The 45,000 lbf thrust was typical of the 1960s' first generation of high-bypass-ratio turbofans: the GE CF6 for Douglas DC-10, the Rolls RB211 for Lockheed Tristar, and the Pratt & Whitney JT9D for Boeing 747. This market was quickly left behind as aircraft and their power requirements grew, leaving the RB211 for Boeing 757 (until 2005), or the Pratt PW2000 for Boeing C-17. Newer technology enabled 10:1 or more bypass ratios and overall pressure ratios of at least 50:1 at top of climb. This level of thrust is above modern CFM LEAP or Pratt PW1000G single-aisle engines, but well below Rolls-Royce Trent or GEnx widebody ones.

It falls below the 50,000 lbf limit for CFM International, and thus a scaled-down GE9X core could fit a new low-pressure system. Pratt could reach it by growing from the 33,000 lbf PW1133G for the A321neo. Rolls could propose its UltraFan development, a geared turbofan based its new Advance core, but it is primarily focused on its larger, 100,000 lbf engine. The GTF cost more than $10 billion to develop, and RR was facing financial difficulties which could be accelerated by being left out of the EU Clean Sky initiative as a result of Brexit. Both could join together, but have historically been moving in the opposite direction, as Rolls sold its 32.5% stake in International Aero Engines to Pratt parent United Technologies in 2011, essentially selling the ghost of the geared IAE SuperFan proposed for the A340 (supplanted in 1987 by the CFM56).

CFM International has also considered geared turbofan architecture for the prospective aircraft. GE has expressed that it does not believe the market is large enough for all three suppliers and will not enter a three-way race which would not justify the investment needed–as was the case for the A330's engines–leaving Boeing's NMA with two suppliers at most.

Boeing has not yet decided whether it will use a single engine type: CFM considers an all-new direct-drive engine, and Rolls-Royce proposes its Advance direct-drive engine before 2025 and its UltraFan geared design after, scalable from 25,000 to 110,000 lbf. As a new engine development costs US$2.5 to $3 billion, GE has to evaluate its market opportunities, preferring a single-source for a low-volume airplane while Airbus would potentially need such an engine. GE Aviation's offer would be through CFM, with the LEAP as the baseline for a bigger engine, half a generation further, with advanced but mature enough technology.

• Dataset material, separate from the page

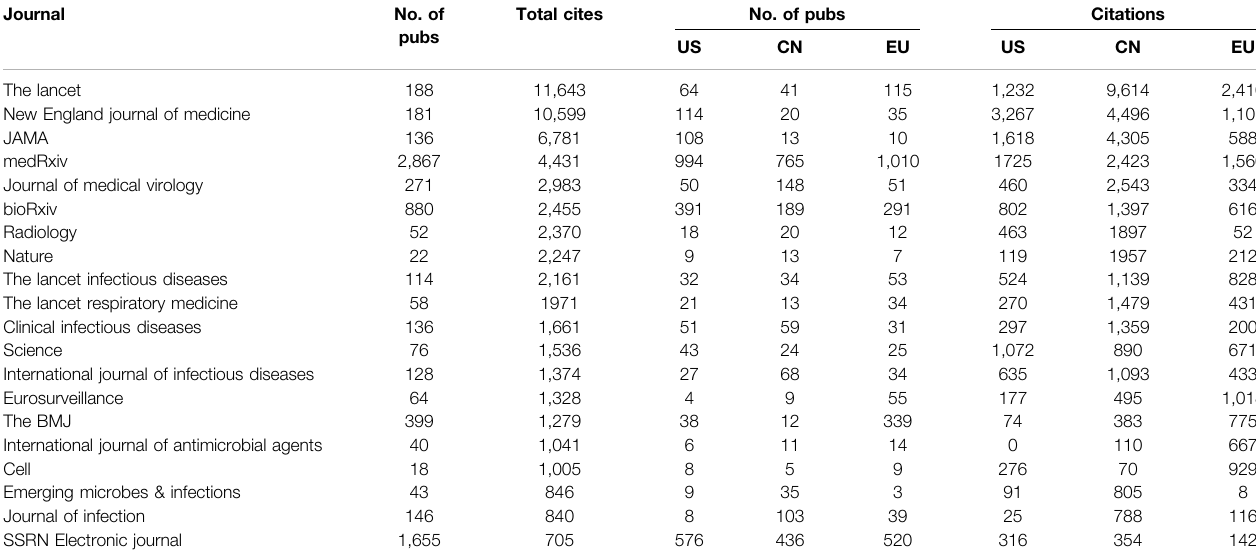
TABLE 1 | Regional representation of COVID research by publication venue. Publication venues include journals and preprint servers and are selected (and ordered) by number ofcitations toCOVID articles (TotalCites column). COVID research isde fi ned relative tothe boxed query in this report. All numbers arederived from Dimensions on May 24, 2020. Note that arXiv.org contains 1,013 publications related to COVID, however, the quality of address metadata and citation details of these papers in Dimensions does not currently allow it to be included in this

Boeing issued a request for proposals (RFP) with a June 27, 2018 deadline for a 45,000 lbf engine with a thrust specific fuel consumption (TSFC) 25% lower than the 757's engines. At least two engine-makers want exclusivity for the $2 billion program cost. Even if its thrust crept to 52,000 lbf, GE and Safran will bid through their CFM joint venture with a 3D-woven-resin transfer molding fan like the Leap instead of a GEnx/GE9X-type carbon-fiber composite.

In 2025, the United States Air Force announced that it looks for new generation turbofans in the 35,000-52,000 lbf sector, which may encourage developments of new engines in this neglected sector and eventually assist Boeing's NMA ambitions.